I would be very careful running to use this on a major site or paid gig before you’ve actually sat down and put something real-ish together. James Tauber and friends are more than eager to probably work with you if you got ideas (and hopefully code), but if you start drooling when you read the above list and then expect it to magically reduce your time to delivery for a million dollar project,sony VGP-BPS9/B battery then you are probably going to get bitten.


Then again, I could see using Pinax to start many different sites and use it as the basis for getting your potential users/customers to tell you what they don’t like. My experience has been that users can’t tell you what they want since they can’t conceive of the web site in their head, but if you show them something they’ll have plenty of ideas and needs for you.


That’s My One Battery Review Of Django

Alright, so I’ve laid out what I like, but I really only found these things by giving Django a go. Will I use it in the future? Sure, I’m planning on changing Son of Sam’s name to something more reasonable and doing a couple of sites with it. Now that I’ve used Django, I’m just gonna integrate SoS with Django and make things easy on myself. The sites I want to do can easily reuse portions of Pinax so it’ll be interesting to see how far along I can get before I hit a wall.

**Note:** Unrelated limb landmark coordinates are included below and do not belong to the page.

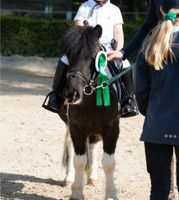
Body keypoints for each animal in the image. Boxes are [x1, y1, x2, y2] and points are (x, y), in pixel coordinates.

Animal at [59, 24, 120, 199]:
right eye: (69, 56)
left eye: (93, 57)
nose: (71, 94)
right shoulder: (76, 127)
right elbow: (79, 161)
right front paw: (76, 193)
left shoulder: (111, 129)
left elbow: (109, 163)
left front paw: (111, 194)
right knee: (70, 144)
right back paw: (69, 178)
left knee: (93, 145)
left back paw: (92, 177)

At this point, the only warning I’ve received is that deployment is hard, but then, deployment is hard with every web application once you start getting serious. No reason why Django would be any easier or harder.


You Wanna Try, But You Don’t Know Python?

I’ll tell you a secret, I didn’t type much Python to go through this tutorial. I actually just whizzed through it and cut-paste most of the code right off the web page. My goal was to go through the sample to understand the system, not to exercise my Sony laptop battery typing abilities. If you don’t know Python, then just try some cut and paste yourself.


Or, if you want to just try setting up a real Django app for yourself, try this tutorial on getting Pinax running. That’ll let you play with some of the gear without doing much.


Then, try out the tutorial anyway. It’ll be interesting to see how far someone can get without actually knowing much Python.


Of course, if you find you need to first learn some Python, then please don’t tell anyone I told you to skip the RTFM ritual.